The USD/JPY pair attracts some buyers for the second straight day and advances to a four-day high following the disappointing release of Japan’s Household Spending data this Tuesday. Spot prices, however, lack bullish conviction amid mixed fundamental cues and currently trade just below the mid-157.00s area, up 0.15% for the day.

Japan’s internal affairs ministry reported earlier today that consumer spending fell 2.9% YoY in March, compared to a 1.8% drop in the prior month and missing market estimates. This also marks the fourth consecutive month of decline in personal spending amid persistent inflationary pressure and comes on top of economic concerns stemming from rising US-Iran tensions, which, in turn, undermines the Japanese Yen (JPY). Apart from this, a modest US Dollar (USD) uptick acts as a tailwind for the USD/JPY pair.

The recent optimism over a potential US-Iran peace deal faded rather quickly amid major disagreements over Tehran’s nuclear program and a standoff over the critical Strait of Hormuz. Furthermore, US President Donald Trump said that the ongoing US-Iran ceasefire was “unbelievably weak” and was on “massive life support.” This keeps geopolitical risks in play and underpins the USD’s reserve currency status. The USD bulls, however, opt to wait for the release of the US consumer inflation figures later today.

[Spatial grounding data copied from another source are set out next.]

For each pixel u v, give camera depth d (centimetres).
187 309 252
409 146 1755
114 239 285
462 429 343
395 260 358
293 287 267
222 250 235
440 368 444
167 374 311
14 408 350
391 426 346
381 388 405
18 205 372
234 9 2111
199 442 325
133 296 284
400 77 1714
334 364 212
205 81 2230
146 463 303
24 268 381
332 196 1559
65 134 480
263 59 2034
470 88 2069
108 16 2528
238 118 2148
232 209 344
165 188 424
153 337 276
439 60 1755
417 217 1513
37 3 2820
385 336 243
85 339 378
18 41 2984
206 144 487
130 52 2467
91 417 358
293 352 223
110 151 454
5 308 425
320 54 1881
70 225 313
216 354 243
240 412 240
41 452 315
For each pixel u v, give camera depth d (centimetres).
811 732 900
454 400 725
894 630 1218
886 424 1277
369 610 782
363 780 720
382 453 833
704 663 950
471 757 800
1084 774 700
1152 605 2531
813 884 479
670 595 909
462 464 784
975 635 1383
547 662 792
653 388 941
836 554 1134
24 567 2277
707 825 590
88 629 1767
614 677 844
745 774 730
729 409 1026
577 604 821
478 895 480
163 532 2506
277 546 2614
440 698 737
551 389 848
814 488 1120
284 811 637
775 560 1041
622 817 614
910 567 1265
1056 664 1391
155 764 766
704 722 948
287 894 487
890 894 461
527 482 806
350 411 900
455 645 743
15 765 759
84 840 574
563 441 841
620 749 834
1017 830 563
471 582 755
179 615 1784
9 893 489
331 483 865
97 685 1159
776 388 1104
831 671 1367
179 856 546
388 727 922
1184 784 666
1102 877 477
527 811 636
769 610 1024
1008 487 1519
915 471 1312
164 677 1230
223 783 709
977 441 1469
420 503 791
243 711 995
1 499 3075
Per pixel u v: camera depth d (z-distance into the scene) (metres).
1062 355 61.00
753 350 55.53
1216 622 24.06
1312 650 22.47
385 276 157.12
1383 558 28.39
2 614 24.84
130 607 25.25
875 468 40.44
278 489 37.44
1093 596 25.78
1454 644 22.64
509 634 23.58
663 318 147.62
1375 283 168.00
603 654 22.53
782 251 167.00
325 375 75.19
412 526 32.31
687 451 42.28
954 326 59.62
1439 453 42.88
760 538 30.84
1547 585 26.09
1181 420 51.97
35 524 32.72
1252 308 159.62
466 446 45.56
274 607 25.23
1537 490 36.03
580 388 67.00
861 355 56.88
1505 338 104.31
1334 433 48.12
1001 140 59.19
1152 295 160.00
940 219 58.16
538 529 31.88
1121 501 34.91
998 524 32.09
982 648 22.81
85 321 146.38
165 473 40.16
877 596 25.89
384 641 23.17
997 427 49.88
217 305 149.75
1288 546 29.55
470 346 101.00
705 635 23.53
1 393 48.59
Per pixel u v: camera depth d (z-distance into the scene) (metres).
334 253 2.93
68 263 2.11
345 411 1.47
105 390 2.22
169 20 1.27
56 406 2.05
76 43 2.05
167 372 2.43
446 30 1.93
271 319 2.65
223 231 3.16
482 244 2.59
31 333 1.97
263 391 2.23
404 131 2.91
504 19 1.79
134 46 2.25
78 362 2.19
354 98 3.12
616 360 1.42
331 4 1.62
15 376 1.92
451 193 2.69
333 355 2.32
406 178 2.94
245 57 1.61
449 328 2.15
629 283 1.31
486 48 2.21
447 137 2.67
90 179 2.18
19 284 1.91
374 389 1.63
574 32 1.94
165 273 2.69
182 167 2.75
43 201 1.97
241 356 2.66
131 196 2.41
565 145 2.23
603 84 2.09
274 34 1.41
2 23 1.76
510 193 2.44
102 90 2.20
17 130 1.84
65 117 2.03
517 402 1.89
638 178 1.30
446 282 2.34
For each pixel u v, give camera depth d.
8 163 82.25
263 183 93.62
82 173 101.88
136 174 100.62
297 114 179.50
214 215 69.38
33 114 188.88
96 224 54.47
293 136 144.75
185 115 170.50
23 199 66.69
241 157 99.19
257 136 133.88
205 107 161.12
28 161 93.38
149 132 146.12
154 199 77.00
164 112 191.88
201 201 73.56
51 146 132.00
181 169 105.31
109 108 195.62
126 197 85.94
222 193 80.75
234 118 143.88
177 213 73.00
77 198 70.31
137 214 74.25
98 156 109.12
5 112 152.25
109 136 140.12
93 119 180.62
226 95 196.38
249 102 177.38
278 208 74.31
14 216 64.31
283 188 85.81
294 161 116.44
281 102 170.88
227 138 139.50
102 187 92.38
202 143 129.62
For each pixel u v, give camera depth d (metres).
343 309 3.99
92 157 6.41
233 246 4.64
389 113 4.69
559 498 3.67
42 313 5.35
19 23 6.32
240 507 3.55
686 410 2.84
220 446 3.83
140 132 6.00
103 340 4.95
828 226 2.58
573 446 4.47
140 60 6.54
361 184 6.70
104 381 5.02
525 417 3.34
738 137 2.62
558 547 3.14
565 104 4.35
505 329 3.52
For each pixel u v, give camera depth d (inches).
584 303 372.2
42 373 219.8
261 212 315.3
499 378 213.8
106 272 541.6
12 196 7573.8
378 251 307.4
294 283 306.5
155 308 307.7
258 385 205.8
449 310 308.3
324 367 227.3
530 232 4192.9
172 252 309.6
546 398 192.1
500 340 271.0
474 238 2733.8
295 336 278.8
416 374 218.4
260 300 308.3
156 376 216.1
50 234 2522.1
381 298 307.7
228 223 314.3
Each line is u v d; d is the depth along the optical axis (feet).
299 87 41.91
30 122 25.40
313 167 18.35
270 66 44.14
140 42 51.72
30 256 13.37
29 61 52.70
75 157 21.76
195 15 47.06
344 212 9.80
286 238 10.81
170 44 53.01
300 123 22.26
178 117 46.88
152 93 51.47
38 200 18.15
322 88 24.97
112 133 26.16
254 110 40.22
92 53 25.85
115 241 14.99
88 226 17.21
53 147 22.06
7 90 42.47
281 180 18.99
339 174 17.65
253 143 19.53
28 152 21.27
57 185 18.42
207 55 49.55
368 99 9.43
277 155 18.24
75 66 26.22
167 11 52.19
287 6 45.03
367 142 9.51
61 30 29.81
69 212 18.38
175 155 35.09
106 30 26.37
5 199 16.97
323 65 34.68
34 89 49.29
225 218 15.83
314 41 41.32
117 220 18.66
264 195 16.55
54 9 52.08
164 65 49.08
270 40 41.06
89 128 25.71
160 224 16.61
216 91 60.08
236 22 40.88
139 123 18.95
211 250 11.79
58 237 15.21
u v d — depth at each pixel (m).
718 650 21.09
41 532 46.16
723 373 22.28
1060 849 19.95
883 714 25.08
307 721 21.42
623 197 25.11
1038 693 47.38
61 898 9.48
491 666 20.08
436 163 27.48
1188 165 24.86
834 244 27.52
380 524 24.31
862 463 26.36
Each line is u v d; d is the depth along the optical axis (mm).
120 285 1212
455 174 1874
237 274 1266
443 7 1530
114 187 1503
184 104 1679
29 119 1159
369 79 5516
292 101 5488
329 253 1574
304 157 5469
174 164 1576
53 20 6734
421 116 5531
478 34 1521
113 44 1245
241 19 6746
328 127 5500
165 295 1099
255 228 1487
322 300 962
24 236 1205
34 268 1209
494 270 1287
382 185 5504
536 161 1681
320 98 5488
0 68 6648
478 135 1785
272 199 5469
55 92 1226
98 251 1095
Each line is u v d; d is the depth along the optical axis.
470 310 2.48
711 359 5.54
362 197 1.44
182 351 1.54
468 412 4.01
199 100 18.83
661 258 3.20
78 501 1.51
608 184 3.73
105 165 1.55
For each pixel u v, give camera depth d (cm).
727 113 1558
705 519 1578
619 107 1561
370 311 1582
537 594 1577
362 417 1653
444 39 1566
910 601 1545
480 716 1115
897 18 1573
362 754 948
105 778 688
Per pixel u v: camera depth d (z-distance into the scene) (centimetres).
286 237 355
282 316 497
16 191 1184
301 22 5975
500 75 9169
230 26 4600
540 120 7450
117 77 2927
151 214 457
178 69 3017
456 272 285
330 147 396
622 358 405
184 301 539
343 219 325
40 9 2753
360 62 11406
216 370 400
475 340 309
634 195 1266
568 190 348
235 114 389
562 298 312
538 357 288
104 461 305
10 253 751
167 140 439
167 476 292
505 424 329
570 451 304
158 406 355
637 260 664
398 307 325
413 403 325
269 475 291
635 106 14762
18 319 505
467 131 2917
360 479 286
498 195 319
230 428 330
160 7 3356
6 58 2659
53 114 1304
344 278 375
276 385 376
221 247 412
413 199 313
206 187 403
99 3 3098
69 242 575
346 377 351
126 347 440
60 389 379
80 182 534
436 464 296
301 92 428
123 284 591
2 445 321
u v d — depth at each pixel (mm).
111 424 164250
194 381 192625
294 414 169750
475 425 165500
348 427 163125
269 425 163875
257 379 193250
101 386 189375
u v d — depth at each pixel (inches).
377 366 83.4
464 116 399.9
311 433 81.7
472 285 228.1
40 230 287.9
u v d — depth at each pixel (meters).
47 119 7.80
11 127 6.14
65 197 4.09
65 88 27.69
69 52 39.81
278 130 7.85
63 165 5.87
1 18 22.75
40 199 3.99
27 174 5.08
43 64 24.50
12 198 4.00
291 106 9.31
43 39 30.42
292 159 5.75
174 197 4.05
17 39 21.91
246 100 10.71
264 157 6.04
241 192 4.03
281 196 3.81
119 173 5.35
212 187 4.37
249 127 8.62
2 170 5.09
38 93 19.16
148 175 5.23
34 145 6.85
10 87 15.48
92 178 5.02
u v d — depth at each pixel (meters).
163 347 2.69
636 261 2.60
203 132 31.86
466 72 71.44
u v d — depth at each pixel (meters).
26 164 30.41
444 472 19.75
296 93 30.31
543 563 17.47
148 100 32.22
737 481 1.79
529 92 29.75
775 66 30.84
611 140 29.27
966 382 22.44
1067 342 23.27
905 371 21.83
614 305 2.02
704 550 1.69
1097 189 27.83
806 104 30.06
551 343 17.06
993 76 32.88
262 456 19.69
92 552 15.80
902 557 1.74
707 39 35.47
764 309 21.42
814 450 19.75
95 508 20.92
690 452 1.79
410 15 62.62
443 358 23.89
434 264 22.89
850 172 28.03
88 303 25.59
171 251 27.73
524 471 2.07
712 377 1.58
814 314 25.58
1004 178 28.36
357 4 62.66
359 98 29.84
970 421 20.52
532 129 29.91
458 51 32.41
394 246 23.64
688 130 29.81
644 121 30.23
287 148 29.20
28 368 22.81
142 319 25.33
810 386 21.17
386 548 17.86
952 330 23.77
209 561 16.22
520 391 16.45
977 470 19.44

The crucial data will play a key role in influencing market expectations about the US Federal Reserve’s (Fed) policy outlook and provide some meaningful impetus to the USD. In the meantime, traders have been scaling back their bets for a Fed rate hike in 2026, which marks a significant divergence in comparison to the BoJ’s relatively hawkish outlook. In fact, BoJ’s Summary of Opinions from the April meeting left the door open for an imminent rate hike. This might further contribute to capping the USD/JPY pair.